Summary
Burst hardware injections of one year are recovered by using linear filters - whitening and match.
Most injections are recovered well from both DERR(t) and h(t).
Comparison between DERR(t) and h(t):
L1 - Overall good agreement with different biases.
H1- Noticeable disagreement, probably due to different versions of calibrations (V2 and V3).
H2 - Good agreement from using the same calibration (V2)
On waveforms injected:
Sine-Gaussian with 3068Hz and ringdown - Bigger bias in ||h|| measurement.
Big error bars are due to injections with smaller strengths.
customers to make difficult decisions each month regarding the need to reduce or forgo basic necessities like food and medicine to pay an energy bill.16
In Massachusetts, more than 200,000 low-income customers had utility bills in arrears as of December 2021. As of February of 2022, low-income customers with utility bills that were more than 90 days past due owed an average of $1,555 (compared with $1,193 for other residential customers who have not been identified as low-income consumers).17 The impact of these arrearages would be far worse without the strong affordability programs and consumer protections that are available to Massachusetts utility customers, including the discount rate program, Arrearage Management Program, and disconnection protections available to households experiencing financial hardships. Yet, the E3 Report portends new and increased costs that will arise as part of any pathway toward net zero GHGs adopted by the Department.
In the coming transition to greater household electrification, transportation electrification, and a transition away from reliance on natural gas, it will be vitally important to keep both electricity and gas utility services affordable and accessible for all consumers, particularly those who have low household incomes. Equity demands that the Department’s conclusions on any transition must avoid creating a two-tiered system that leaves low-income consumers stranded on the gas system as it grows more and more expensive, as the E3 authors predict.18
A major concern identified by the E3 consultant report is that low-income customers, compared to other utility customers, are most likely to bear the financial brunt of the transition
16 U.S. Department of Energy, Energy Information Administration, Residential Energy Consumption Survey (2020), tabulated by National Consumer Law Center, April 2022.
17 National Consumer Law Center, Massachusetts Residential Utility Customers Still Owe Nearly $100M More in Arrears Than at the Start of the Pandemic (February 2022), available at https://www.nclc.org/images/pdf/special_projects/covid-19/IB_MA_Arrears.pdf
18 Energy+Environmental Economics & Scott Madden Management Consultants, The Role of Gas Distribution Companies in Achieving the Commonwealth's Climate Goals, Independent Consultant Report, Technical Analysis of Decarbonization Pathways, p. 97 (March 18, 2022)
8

────────

> YOUR OBJECTIVE
Copy every record exactly.

> FINISHED EXERCISE
Summary
Burst hardware injections of one year are recovered by using linear filters - whitening and match.
Most injections are recovered well from both DERR(t) and h(t).
Comparison between DERR(t) and h(t):
L1 - Overall good agreement with different biases.
H1- Noticeable disagreement, probably due to different versions of calibrations (V2 and V3).
H2 - Good agreement from using the same calibration (V2)
On waveforms injected:
Sine-Gaussian with 3068Hz and ringdown - Bigger bias in ||h|| measurement.
Big error bars are due to injections with smaller strengths.
customers to make difficult decisions each month regarding the need to reduce or forgo basic necessities like food and medicine to pay an energy bill.16
In Massachusetts, more than 200,000 low-income customers had utility bills in arrears as of December 2021. As of February of 2022, low-income customers with utility bills that were more than 90 days past due owed an average of $1,555 (compared with $1,193 for other residential customers who have not been identified as low-income consumers).17 The impact of these arrearages would be far worse without the strong affordability programs and consumer protections that are available to Massachusetts utility customers, including the discount rate program, Arrearage Management Program, and disconnection protections available to households experiencing financial hardships. Yet, the E3 Report portends new and increased costs that will arise as part of any pathway toward net zero GHGs adopted by the Department.
In the coming transition to greater household electrification, transportation electrification, and a transition away from reliance on natural gas, it will be vitally important to keep both electricity and gas utility services affordable and accessible for all consumers, particularly those who have low household incomes. Equity demands that the Department’s conclusions on any transition must avoid creating a two-tiered system that leaves low-income consumers stranded on the gas system as it grows more and more expensive, as the E3 authors predict.18
A major concern identified by the E3 consultant report is that low-income customers, compared to other utility customers, are most likely to bear the financial brunt of the transition
16 U.S. Department of Energy, Energy Information Administration, Residential Energy Consumption Survey (2020), tabulated by National Consumer Law Center, April 2022.
17 National Consumer Law Center, Massachusetts Residential Utility Customers Still Owe Nearly $100M More in Arrears Than at the Start of the Pandemic (February 2022), available at https://www.nclc.org/images/pdf/special_projects/covid-19/IB_MA_Arrears.pdf
18 Energy+Environmental Economics & Scott Madden Management Consultants, The Role of Gas Distribution Companies in Achieving the Commonwealth's Climate Goals, Independent Consultant Report, Technical Analysis of Decarbonization Pathways, p. 97 (March 18, 2022)
8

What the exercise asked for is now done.